Joseph, his mother, and Vone travelled to Paris to see Pasteur, who assured Vone that his own bite on the arm was superficial and presented no danger. Pasteur then consulted the neurologist Professor Vulpian and Dr. Grancher, a physician in the same laboratory, about Joseph. On seeing the many bites, some very deep, Vulpian expressed the view that Pasteur’s experiments with dogs were conclusive enough to apply his vaccine to Joseph, and the two physicians went ahead. This account does not support Geison’s damaging accusation that “boldly, even recklessly, Pasteur was willing to apply vaccines in the face of ambiguous experimental evidence about their safety and efficacy.” The dog was clearly rabid, and experience had shown bites of the severity of Joseph Meister’s to be fatal. Therefore Pasteur would have been timid and heartless not to try to save Joseph’s life. Pasteur was not under public pressure to perform dramatic cures; he was pressed by Joseph’s desperate mother to save her son’s life.

  1. According to Geison, “Pasteur shared with many of his peers a rather simple minded and absolutist notion of scientific truth, rarely conceding the possibility of its being multifaceted and relative.” According to Geison, Pasteur’s “scientific beliefs and modus operandi were sometimes profoundly shaped by his personal concerns, including his political, philosophical and religious instincts,” while the real individual scientist “…tries to navigate a safe passage between the constraints of empirical evidence on the one hand and personal or social interests on the other.”
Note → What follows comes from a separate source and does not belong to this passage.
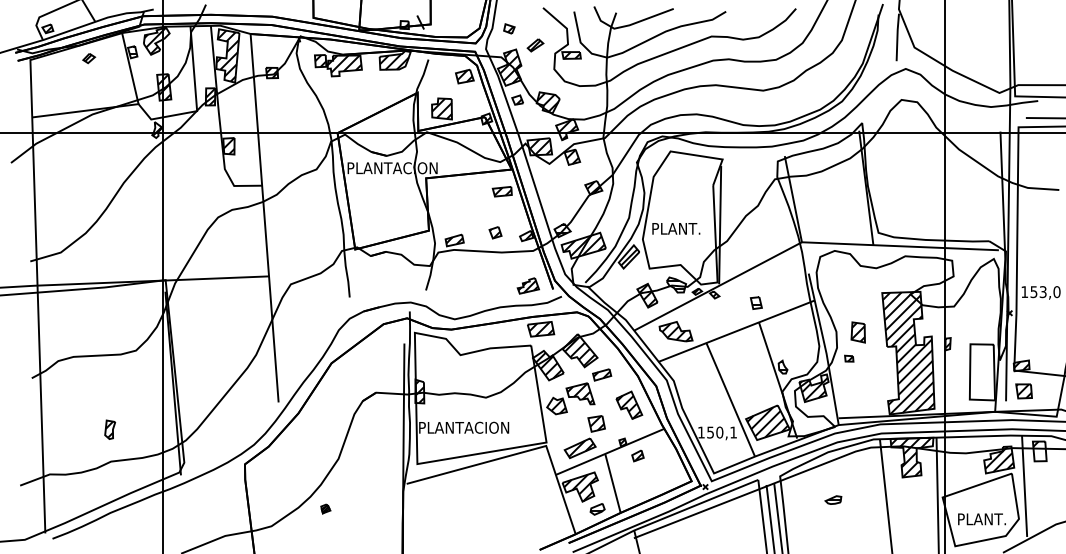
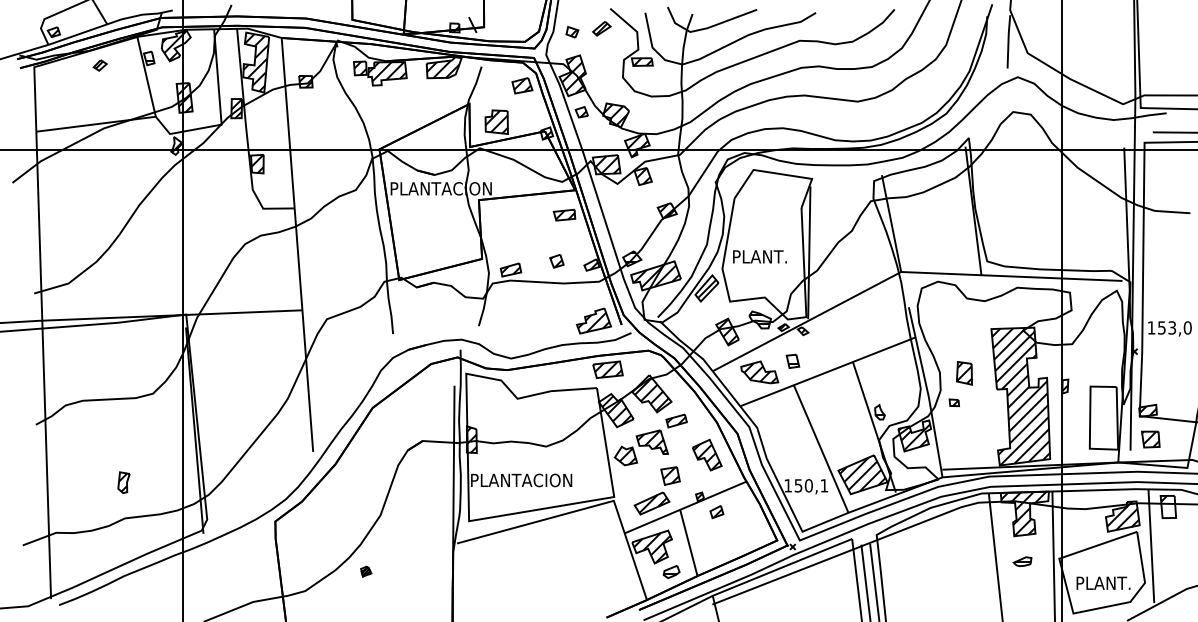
part: (535, 45) -> (601, 28), moved
part: (528, 285) -> (593, 320), size x1.43
part: (755, 302) -> (792, 360), moved
part: (833, 499) -> (1022, 561), moved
Dr. Summers has not been able to explain to the readers of The New York Review why Pasteur’s discoveries of molecular asymmetry, of fermentation as a manifestation of life, of the impossibility of spontaneous generation, or of vaccination by attenuated micro-organisms were multifaceted and relative. Nor do I think he could name a single Nobel Prize-winning discovery in physics, chemistry, or medicine where the discoverers acted as he charges, by trying to navigate a safe passage between the constraints of empirical evidence on the one hand and their personal or social interests on the other. If neither Dr. Summers, nor social historians of science can support their views by such concrete examples, then the entire approach is clearly humbug.